Zelda suelta una risa tonta, etérea y estúpida. No es típico de ella. Se coloca un mechón de pelo detrás de la oreja y mueve otra vez el caballero. De todas formas, es una estupidez porque...
... el jaque mate está a su alcance. Ahora solo está jugando con él. Es lo único que ha hecho desde el principio. Ganondorf clava sus ojos en ella. Ella mira las diminutas gotas de sudor que tiene la parte superior de la frente y en el cuello.
Y no importa. La partida es suya, como siempre fue. Nunca fue de Ganondorf. Va a ganar, puede sentirlo. Verlo. El caballero no es el ganador, sino la jugadora. No es el caballero quien ostenta el poder, sino la jugadora. La líder. La marionetista.
Ganondorf siente pánico y la mira y, por una vez, por una sola vez, sus ojos leoninos ya no son de león: son los ojos de un cerdo a punto de ser sacrificado. Y ella llega a la conclusión de que es perversamente hermoso.
Mueve el caballero hacia delante en su jugada final. Él cierra los ojos. La princesa extiende un dedo delicado, envuelto en un guante, y tira la pieza rojo sangre.
Cae el rey.
Golpea el tablero de casillas rojas y blancas antes de rodar adelante, parándose justo delante de él. Guarda silencio.
—Jaque mate.
Empuña la espada y el rey salta hacia atrás. Es inmensamente poderoso e inmensamente ágil, pero el peso de la armadura lo entorpece, lo entorpece... El caballero sonríe: sabe que va a ganar.
La princesa prepara el arco y dispara una flecha. El rey da una voltereta hacia un lado y desenvaina las dos espadas largas y delgadas que tiene en la cintura. Una vuela hacia Zelda, que levanta el arco gigantesco en el último momento. La espada se queda clavada en el arco como una espina que Link la ve sacar.
La otra gira hacia él como una tormenta. Salta un lado, pero la espada le roza la pierna, dejando una línea serrada.
—Link —dice Navi. Sabe que está preocupada, casi oye cómo le late el corazón—. Estás sangrando.
Hace caso omiso.
—Lo sé. —La sangre no le molesta ni cuando le mancha la túnica, porque sabe, sabe, sabía desde el principio, que ya ha ganado.
Empuña la Espada Maestra y la blande hacia delante. Las platas choca una con otra: es la música más hermosa que jamás ha oído. Da una voltereta hacia un lado y se protege otra vez con su escudo.

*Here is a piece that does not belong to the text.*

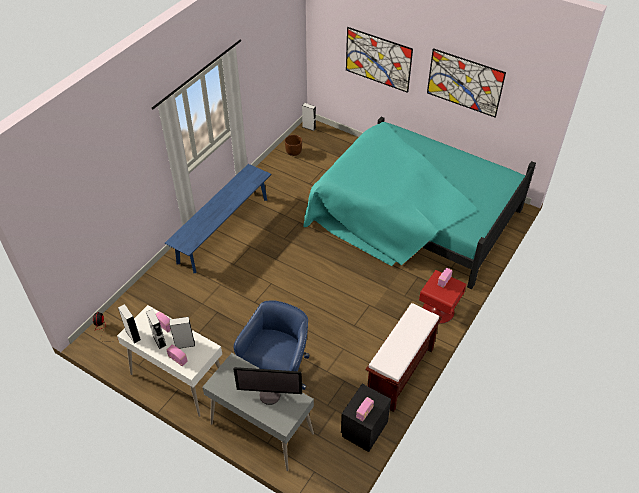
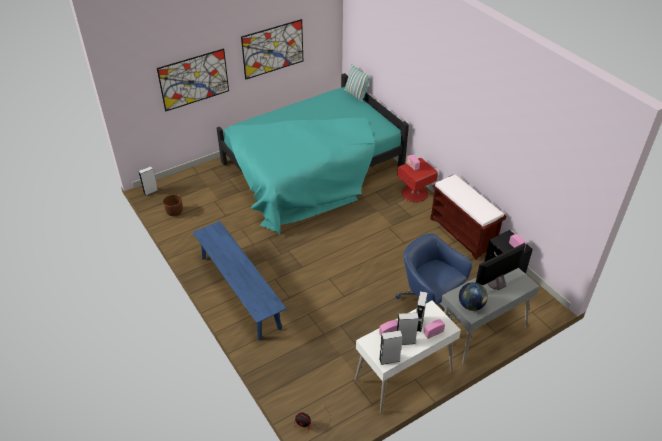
camera: 65 degrees left, 5 degrees down
(227, 380) = (471, 305): none -> globe
(270, 394) = (496, 283): monitor -> monitor turned 150 degrees counterclockwise
(513, 188) = (355, 95): none -> pillow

La espada le araña la otra pierna y suelta un único grito de dolor, pero eso no es nada en comparación con la victoria.
Siente cómo ella sonríe al sacar una flecha dorada. Le maravilla que ni siquiera titubee. Tensa la cuerda y tira la flecha de luz, que se clava en el rey, paralizándolo. Abre la boca y sus ojos, que una vez fueron tan dorados, pierden su expresión. Y Ganondorf suelta una carcajada, una carcajada salvaje.
Ahora le toca a él.
Se mueve de un lado para otro, rápido, rápido, tan rápido, y prepara la espada. Sus brazos están preparados. El rey se ríe, se ríe, se ríe. El ruido lo desconcierta.
—¡Lo sabía desde el principio! —ruge el rey y se gira para señalar a Zelda—. ¡Eras tú! ¡Jamás fue el caballero! ¡Jamás fueron las piezas! ¡Tú eras quien los controlaba!

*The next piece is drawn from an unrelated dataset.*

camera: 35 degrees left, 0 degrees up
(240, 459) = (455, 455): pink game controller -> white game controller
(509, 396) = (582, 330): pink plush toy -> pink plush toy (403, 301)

Link se pregunta qué ocurre.
Se gira hacia Zelda, que guarda el arco. Clava sus ojos en los suyos y sonríe. Ganondorf se gira de nuevo hacia Link:
—Muchacho —dice con voz ronca— solo eres una pieza de ajedrez, un caballero...
Ya ha tenido suficiente. Gruñendo como un animal, empuña la Espada Maestra. La victoria, el baño de sangre, está a su alcance. Todo está ahí. Lo saborea en sus labios.
Ganondorf se ríe.
—Hermoso. Tan, tan hermoso —dice el rey gerudo, hasta cuando la espada se dirige adelante, adelante, adelante justo hacia la débil carne de su cuello. La cabeza rueda, ojos dorados y cabellos como el fuego.
Cae el rey.
Zelda camina a su lado y él la mira a los ojos. Azules, como imaginaba que eran, como sabía que eran aunque jamás la haya conocido aquí.
—Jaque mate —susurra.
Una parte de él espera que lo tome entre sus brazos o que le sonría. Pero no lo hace.
En su lugar, camina con largos pasos hacia el centro del salón, donde se apila la alfombra escarlata. La esquiva con facilidad y se dirige hacia el trono gigantesco y bañado en oro que se encuentra al final del salón. Se sienta en él y cruza las piernas, serena. Los ojos le brillan.
—Es bueno estar de vuelta.
- FIN -
N. de A.: Hmmm. No me preguntes de qué iba esto, porque la verdad NO LO SÉ. ;A;. Es tan divertido escribir a una Zelda malvada. Ni idea.